Um Jornal do Ano da Peste é um romance do inglês Daniel Defoe, publicado pela primeira vez em março de 1722. É um relato das experiências de um homem do ano de 1665, em que a Grande Praga, a peste bubônica, atingiu a cidade de Londres. O livro é contado cronologicamente. Apresentado como testemunha ocular dos eventos da época, foi escrito nos anos imediatamente anteriores à primeira publicação do livro em março de 1722. Defoe tinha apenas cinco anos em 1665, e o livro foi publicado sob as iniciais HF, provavelmente por ser baseado nos diários do tio de Defoe, Henry Foe. No livro, Daniel Defoe identifica bairros, ruas e até casas em que os eventos ocorreram. Também fornece tabelas de números de vítimas. Foi inicialmente lido como uma obra de não ficção, mas na década de 1780 o status ficcional da obra foi aceito.
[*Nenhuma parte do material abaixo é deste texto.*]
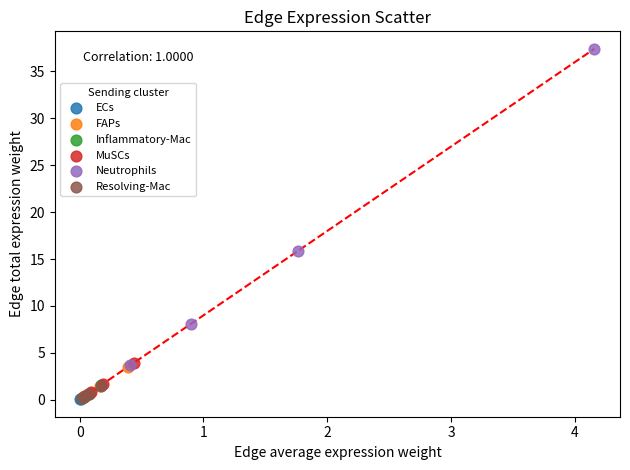

Which series has the widest spread of Y values?

Neutrophils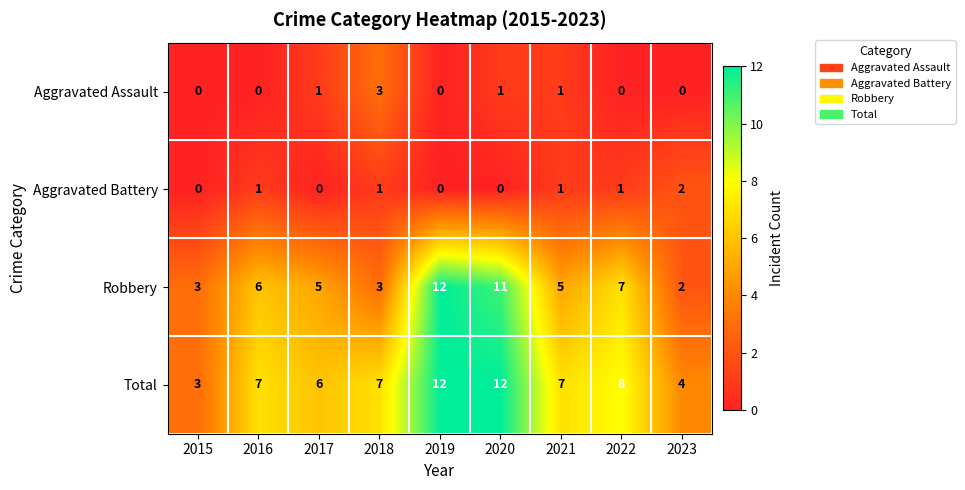

How many categories are shown in the chart?

9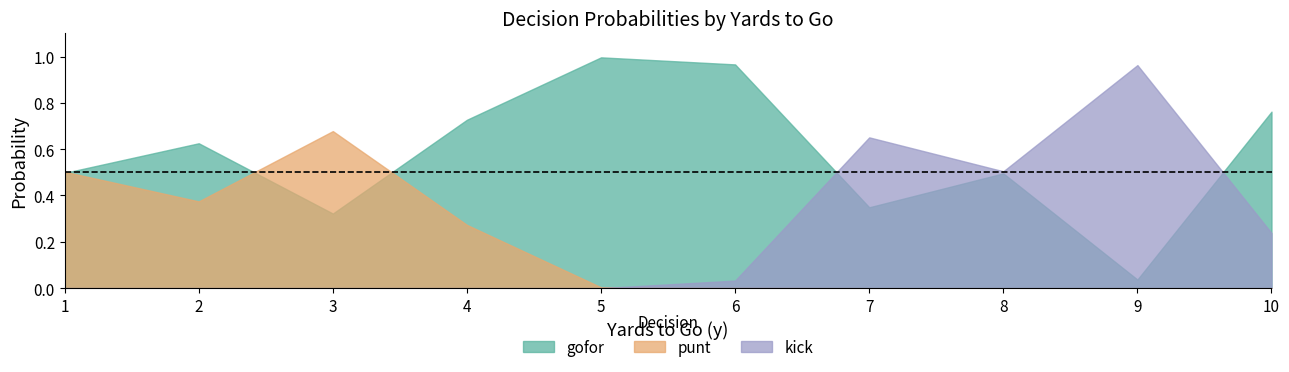

In punt, how many points are lower than both neighbors (excluding endpoints)?

1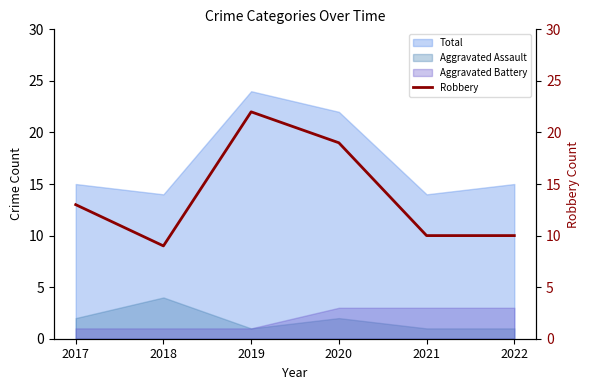

Reading left to right, extract all data points from this chart.

13	9	22	19	10	10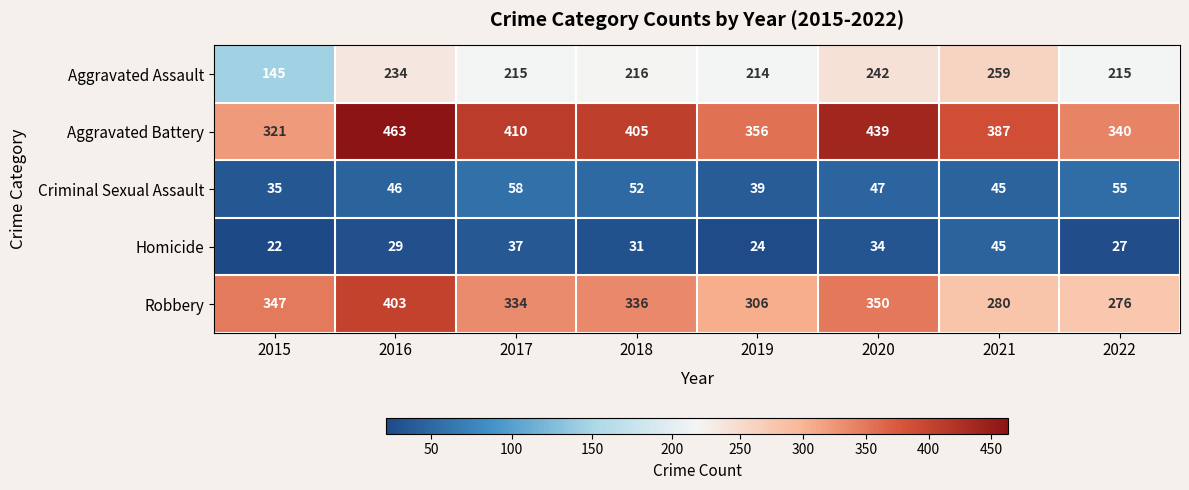

Which series has the widest spread of values?

Aggravated Battery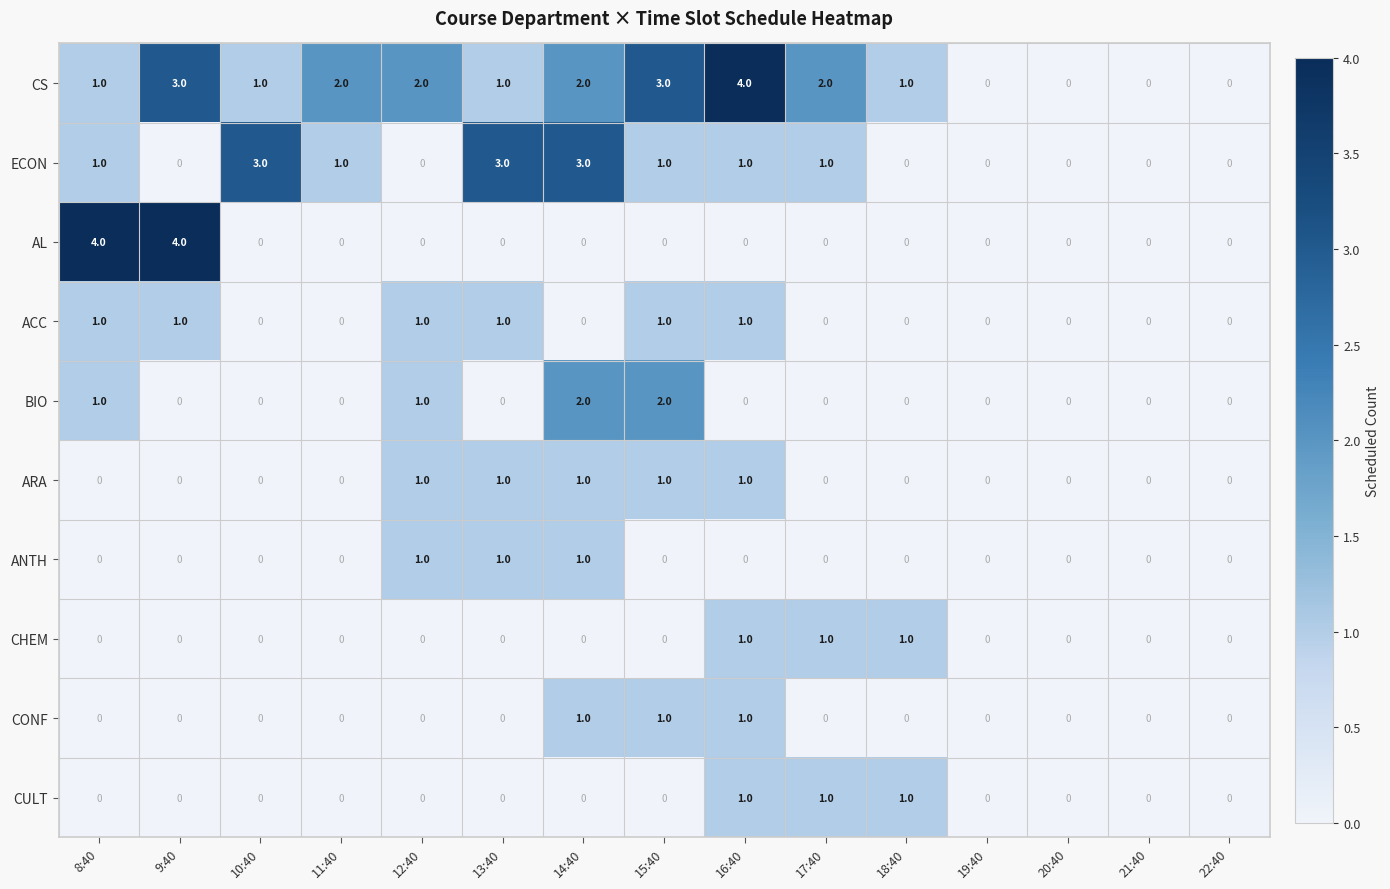

What is the greatest value displayed?

4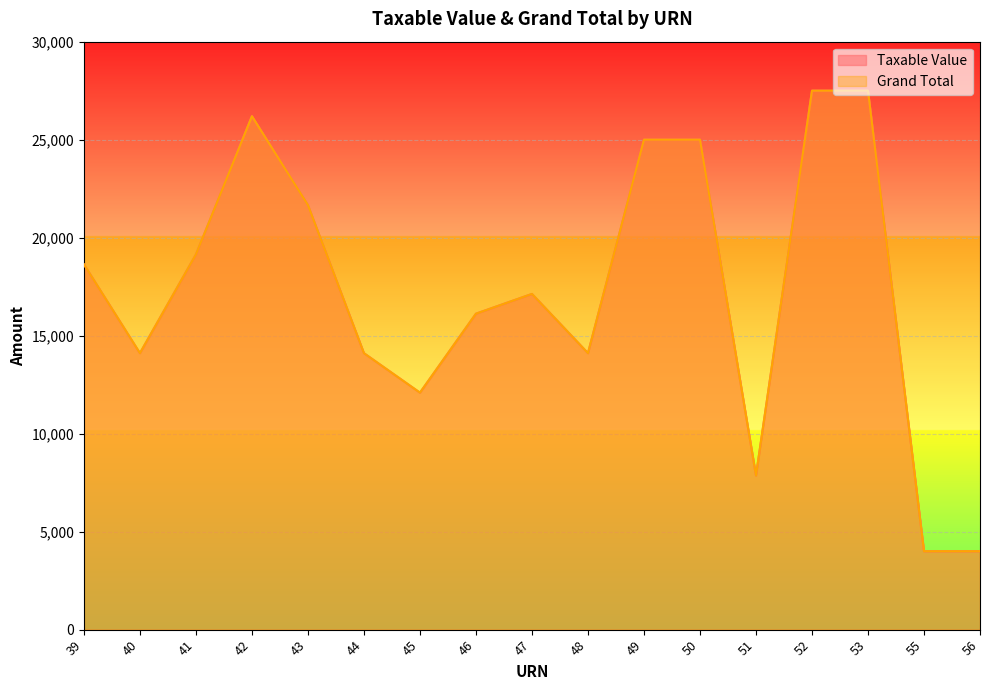

How many lines are shown in the chart?

2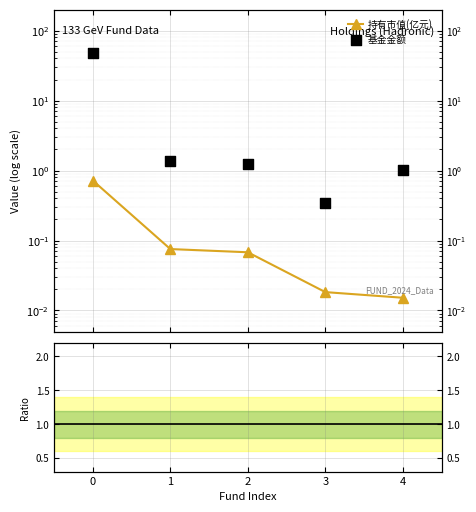

Is the value of 基金金额 at 4 greater than the value of 持有市值(亿元) at 1?

Yes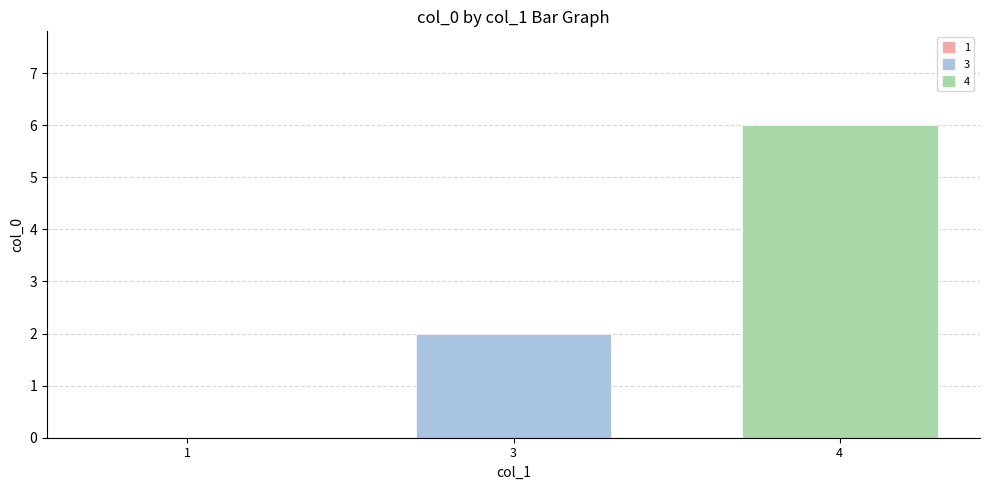

List the series in order of their overall mean, highest first.

4, 3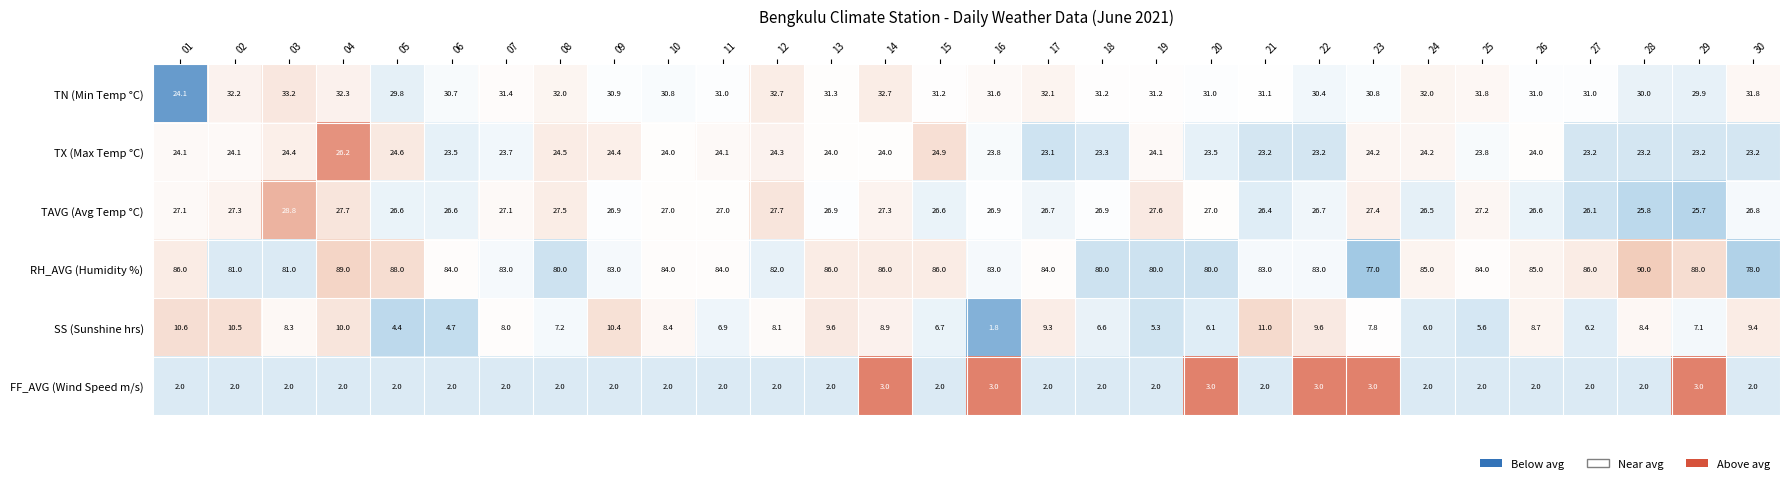

List the series in order of their peak value, lowest first.

FF_AVG (Wind Speed m/s), SS (Sunshine hrs), TX (Max Temp °C), TAVG (Avg Temp °C), TN (Min Temp °C), RH_AVG (Humidity %)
Atualmente, os críticos literários concordam que deve ser descrito como um ‘romance histórico’.
A Peste é um romance do franco-argelino Albert Camus, prêmio Nobel de Literatura de 1957. Foi publicado em 1947, pouco após o fim da Segunda Guerra Mundial, e conta a história da chegada de uma epidemia à cidade de Orã, na Argélia. Os habitantes de Orã começam a morrer após alguns dias de febre e gânglios inflamados. O prefeito bota a cidade toda de quarentena. Ninguém mais pode entrar ou sair. O personagem principal é um médico, Rieux, que combate a doença até o momento em que ela se dissipa, após muitas mortes. O leitor acompanha como a população reage ao isolamento da cidade, às mortes e ao medo, alternando entre seus personagens os que sucumbem à desolação, dão pequenos golpes e os que adotam a exposição ao risco a fim de enfrentar a disseminação da peste e trazer algum conforto aos que sofrem. Logo após sua publicação, A Peste foi visto como uma analogia sobre a ocupação alemã em Paris durante a Segunda Guerra Mundial. Parte dessa interpretação se deu por causa da epígrafe do livro, uma frase de Daniel Defoe: “É tão válido representar um modo de aprisionamento por outro quanto representar qualquer coisa que de fato existe por alguma coisa que não existe”.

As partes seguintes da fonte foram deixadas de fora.